EXERCISE:
Give back an exact copy of the lines in the records below, from the line that has "48 149 41.57" through the line that has "316 66 2230.6", and nothing besides.

(Stored items)
%%
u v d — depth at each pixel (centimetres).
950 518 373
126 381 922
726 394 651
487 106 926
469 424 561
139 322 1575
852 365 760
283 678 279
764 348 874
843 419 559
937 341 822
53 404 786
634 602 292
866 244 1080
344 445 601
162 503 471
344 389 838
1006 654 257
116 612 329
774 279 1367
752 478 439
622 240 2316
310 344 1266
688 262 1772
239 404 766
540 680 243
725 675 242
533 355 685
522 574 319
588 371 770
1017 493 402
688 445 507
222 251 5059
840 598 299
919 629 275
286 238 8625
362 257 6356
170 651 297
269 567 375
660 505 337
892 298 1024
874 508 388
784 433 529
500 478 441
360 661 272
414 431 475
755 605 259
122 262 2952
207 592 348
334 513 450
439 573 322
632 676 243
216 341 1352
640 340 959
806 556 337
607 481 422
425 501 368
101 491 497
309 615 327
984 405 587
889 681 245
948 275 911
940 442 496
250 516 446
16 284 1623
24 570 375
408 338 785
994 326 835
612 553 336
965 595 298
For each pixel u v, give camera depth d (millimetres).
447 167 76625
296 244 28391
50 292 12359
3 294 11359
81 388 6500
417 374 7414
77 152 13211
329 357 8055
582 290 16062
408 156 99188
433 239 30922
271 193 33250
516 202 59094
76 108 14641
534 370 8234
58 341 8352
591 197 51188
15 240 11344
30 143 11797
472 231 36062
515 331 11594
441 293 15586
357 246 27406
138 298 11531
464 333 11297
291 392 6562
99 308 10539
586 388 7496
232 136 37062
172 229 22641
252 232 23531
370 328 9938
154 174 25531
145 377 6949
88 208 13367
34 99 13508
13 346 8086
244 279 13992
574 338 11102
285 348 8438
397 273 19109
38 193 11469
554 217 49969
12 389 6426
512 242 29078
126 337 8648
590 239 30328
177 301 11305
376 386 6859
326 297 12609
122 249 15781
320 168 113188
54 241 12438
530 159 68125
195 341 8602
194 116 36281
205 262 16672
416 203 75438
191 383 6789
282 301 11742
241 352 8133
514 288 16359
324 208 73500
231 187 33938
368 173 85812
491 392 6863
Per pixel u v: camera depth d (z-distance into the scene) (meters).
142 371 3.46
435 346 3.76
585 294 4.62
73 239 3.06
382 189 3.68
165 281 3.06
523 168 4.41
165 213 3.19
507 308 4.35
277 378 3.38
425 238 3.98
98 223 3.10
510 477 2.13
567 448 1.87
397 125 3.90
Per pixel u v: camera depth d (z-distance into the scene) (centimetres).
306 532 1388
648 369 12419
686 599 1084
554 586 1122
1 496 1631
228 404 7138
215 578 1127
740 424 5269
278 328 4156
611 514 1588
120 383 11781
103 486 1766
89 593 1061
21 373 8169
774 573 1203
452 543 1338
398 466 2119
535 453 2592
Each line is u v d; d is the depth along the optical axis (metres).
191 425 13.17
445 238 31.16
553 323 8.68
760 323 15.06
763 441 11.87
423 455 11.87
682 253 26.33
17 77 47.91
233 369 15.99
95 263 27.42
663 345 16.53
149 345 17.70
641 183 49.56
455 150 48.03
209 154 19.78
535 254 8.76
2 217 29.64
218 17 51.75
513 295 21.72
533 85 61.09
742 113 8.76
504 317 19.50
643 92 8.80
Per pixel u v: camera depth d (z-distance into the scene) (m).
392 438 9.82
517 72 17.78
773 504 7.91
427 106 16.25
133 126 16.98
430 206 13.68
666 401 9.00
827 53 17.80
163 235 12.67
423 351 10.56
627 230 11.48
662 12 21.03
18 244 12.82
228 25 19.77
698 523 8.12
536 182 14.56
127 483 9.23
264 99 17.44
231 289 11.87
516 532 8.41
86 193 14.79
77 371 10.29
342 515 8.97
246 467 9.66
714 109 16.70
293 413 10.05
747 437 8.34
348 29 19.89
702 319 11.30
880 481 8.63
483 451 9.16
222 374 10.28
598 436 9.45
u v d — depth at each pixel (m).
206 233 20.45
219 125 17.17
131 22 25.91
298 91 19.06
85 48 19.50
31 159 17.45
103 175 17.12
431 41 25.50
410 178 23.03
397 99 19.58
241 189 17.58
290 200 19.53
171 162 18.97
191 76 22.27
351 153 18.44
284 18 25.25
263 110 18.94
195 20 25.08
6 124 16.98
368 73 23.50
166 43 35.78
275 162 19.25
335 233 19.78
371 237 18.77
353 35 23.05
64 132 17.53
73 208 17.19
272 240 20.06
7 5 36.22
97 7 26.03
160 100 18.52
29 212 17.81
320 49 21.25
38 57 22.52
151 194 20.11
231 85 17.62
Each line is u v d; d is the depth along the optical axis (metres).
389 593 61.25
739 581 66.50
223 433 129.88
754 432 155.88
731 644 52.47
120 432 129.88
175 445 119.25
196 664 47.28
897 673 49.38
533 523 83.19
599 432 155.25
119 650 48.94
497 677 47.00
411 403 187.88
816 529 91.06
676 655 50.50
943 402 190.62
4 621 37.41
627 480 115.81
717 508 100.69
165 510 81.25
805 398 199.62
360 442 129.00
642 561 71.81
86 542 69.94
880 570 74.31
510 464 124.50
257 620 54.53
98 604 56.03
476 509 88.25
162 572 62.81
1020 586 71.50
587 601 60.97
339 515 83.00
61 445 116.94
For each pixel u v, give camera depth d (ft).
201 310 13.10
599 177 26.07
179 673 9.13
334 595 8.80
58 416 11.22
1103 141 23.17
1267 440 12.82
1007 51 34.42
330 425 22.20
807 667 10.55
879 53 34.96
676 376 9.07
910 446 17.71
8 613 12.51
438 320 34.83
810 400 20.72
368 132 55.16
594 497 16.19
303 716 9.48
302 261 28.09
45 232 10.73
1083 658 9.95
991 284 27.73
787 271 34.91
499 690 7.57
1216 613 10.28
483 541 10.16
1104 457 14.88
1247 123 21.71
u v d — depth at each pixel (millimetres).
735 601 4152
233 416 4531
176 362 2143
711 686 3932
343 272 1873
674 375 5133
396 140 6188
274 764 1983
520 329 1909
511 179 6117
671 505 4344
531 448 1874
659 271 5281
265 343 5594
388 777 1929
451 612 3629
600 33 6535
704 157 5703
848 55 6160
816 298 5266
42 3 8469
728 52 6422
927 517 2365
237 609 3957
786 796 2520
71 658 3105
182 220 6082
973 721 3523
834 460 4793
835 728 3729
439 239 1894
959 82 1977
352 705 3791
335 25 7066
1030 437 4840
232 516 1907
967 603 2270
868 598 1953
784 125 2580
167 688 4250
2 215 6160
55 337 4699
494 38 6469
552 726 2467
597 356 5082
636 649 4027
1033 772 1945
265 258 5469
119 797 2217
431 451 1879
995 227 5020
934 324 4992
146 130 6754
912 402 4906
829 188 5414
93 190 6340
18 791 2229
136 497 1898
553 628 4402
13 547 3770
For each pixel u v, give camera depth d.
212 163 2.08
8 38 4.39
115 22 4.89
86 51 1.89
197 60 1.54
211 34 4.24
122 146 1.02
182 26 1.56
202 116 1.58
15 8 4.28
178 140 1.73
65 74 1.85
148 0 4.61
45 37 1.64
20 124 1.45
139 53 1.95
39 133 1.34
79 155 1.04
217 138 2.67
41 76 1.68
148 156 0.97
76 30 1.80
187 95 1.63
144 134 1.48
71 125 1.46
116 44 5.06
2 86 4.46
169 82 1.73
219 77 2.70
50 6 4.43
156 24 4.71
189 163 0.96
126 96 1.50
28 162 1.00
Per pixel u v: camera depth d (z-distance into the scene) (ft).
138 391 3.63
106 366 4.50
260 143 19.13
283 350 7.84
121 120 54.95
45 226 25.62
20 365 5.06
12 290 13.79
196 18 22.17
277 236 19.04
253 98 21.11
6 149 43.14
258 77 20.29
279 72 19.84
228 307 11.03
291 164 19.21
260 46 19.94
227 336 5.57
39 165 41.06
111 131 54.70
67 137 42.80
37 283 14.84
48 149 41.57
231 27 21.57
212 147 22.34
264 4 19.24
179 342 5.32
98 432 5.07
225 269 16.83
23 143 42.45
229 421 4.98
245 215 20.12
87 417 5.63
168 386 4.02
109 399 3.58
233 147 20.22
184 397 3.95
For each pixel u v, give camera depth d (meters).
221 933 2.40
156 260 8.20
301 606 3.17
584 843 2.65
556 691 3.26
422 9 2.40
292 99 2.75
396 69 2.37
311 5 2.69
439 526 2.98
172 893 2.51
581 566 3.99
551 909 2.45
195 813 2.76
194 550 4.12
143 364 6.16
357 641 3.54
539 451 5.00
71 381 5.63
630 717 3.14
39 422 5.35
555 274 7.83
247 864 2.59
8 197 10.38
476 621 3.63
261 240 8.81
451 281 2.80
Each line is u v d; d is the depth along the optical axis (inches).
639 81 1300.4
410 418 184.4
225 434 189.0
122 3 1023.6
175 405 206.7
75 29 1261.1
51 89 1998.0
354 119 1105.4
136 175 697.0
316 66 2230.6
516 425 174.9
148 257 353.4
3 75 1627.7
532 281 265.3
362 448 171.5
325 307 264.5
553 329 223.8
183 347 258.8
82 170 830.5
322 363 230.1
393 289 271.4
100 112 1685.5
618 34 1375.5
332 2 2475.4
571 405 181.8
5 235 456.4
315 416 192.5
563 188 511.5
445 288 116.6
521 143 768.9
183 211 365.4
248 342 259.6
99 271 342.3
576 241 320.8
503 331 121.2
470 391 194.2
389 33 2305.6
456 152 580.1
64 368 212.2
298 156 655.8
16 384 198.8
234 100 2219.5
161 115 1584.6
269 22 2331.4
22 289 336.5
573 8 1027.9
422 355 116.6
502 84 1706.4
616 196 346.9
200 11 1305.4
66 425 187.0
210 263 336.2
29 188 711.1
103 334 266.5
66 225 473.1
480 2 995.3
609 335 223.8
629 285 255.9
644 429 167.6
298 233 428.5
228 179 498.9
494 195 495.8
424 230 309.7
%%
ANSWER SPACE:
48 149 41.57
231 27 21.57
212 147 22.34
264 4 19.24
179 342 5.32
98 432 5.07
225 269 16.83
23 143 42.45
229 421 4.98
245 215 20.12
87 417 5.63
168 386 4.02
109 399 3.58
233 147 20.22
184 397 3.95
For each pixel u v, give camera depth d (meters).
221 933 2.40
156 260 8.20
301 606 3.17
584 843 2.65
556 691 3.26
422 9 2.40
292 99 2.75
396 69 2.37
311 5 2.69
439 526 2.98
172 893 2.51
581 566 3.99
551 909 2.45
195 813 2.76
194 550 4.12
143 364 6.16
357 641 3.54
539 451 5.00
71 381 5.63
630 717 3.14
39 422 5.35
555 274 7.83
247 864 2.59
8 197 10.38
476 621 3.63
261 240 8.81
451 281 2.80
Each line is u v d; d is the depth along the optical axis (inches).
639 81 1300.4
410 418 184.4
225 434 189.0
122 3 1023.6
175 405 206.7
75 29 1261.1
51 89 1998.0
354 119 1105.4
136 175 697.0
316 66 2230.6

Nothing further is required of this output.